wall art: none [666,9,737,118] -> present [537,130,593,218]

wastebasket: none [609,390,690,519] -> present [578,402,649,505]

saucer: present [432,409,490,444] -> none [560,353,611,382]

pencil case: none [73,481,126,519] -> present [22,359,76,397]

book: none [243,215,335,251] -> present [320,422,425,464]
---
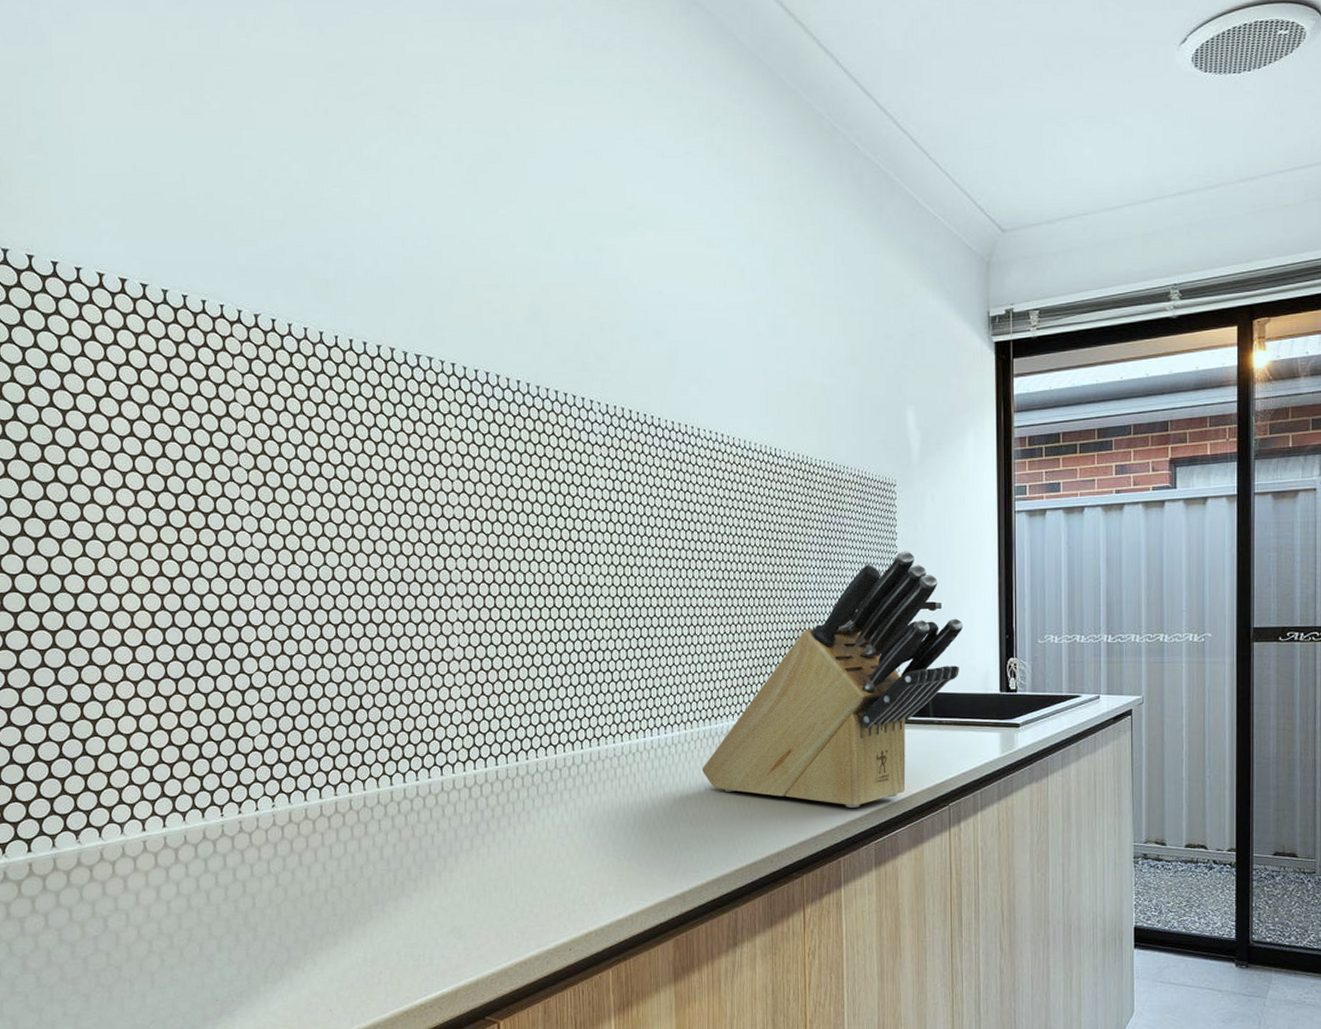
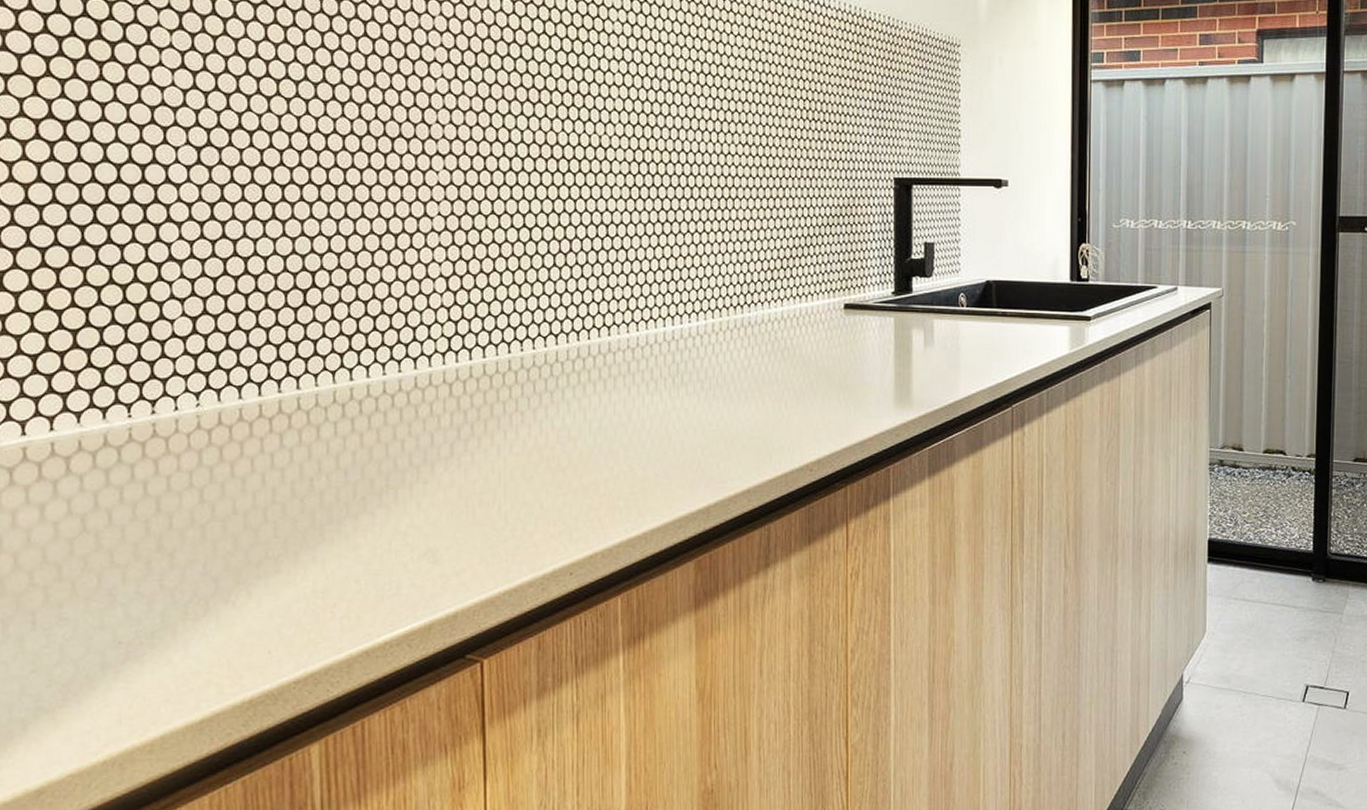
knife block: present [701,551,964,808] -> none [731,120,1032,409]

■ EXERCISE BRIEF ■
Scan the records above for the lines holding "wall art: none" and "book: none [243,215,335,251]". Transcribe those two and every line between them word for word, and no others.

■ TASK RESPONSE ■
wall art: none [666,9,737,118] -> present [537,130,593,218]

wastebasket: none [609,390,690,519] -> present [578,402,649,505]

saucer: present [432,409,490,444] -> none [560,353,611,382]

pencil case: none [73,481,126,519] -> present [22,359,76,397]

book: none [243,215,335,251] -> present [320,422,425,464]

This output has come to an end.